What does mean something is, literally, where a specific wolf stands. The same animal today would be an out-of-season "species in need of management" in Montana, a huntable "trophy game animal" in Idaho, and a federally protected "experimental species" in Wyoming. Should that wolf wander all the way to Colorado, it would be federally endangered and given full protection of the law.

The situation is similar to a pack that lives on the border of Minnesota and Wisconsin, Bangs said. On the Minnesota side, the pack is threatened, but on the Wisconsin side it's endangered. That's so humans on either side of the border know exactly what rules apply.

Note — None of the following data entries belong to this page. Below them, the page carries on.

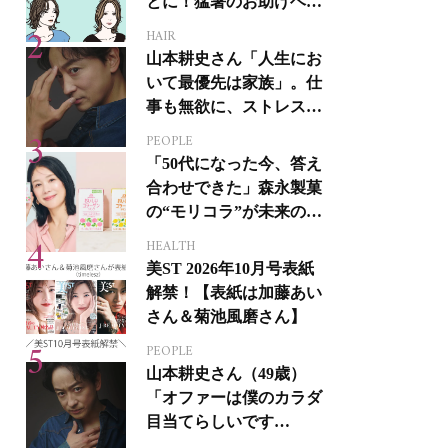
とに！猛暑のお助けヘア
アイテム16選
HAIR
山本耕史さん「人生にお
いて最優先は家族」。仕
事も無欲に、ストレスを
溜めない生き方
PEOPLE
「50代になった今、答え
合わせできた」森永製菓
の“モリコラ”が未来のキ
レイを連れてくる！
HEALTH
美ST 2026年10月号表紙
解禁！【表紙は加藤あい
さん＆菊池風磨さん】
PEOPLE
山本耕史さん（49歳）
「オファーは僕のカラダ
目当てらしいです
（笑）」全編英語ミュー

Technically, an endangered species is threatened with extinction, while a threatened species is at risk of becoming endangered. More practically, endangered species enjoy the most restrictive protections the federal government can supply, including requirements for environmental impact statements on land developments and strict controls over how the animal can be handled or killed.

A threatened or experimental species has much more regulatory latitude. The federal government can pass some management tasks to state agencies, can allow lethal controls and even limited public hunting, and doesn't have to do so many consultations on land use.

In Colorado, the wolf has had a busy, albeit theoretical, life. Rocky Mountain National Park officials recently considered importing wolves to get control of their oversized elk herd. The plan flopped because the park's few natural barriers wouldn't keep wolves from spreading to surrounding developed countryside, Guertin said. The park officials chose human sharpshooters to cull the herd instead.

A naturally developing wolf population would be a better way to manage those elk, according to Wendy Keefover-Ring of WildEarth Guardians in Broomfield, Colo.

"You end up with all kinds of problems here because you don't have wolves," Keefover-Ring said. "They're very important for keeping ungulates on the move. We should see a good ecosystem coming back like you have in Wyoming and Montana and Idaho."

A majority of Colorado residents support the reintroduction of wolves, according to studies done in 1994, 2001 and 2004.

Colorado Department of Wildlife spokesman Randy Hampton said a working group of ranchers, environmentalists and state officials recently agreed that if wolves did appear, they should be tentatively welcomed.

"We knew our time would come," Hampton said. "And hopefully we can learn from other states that have dealt with this."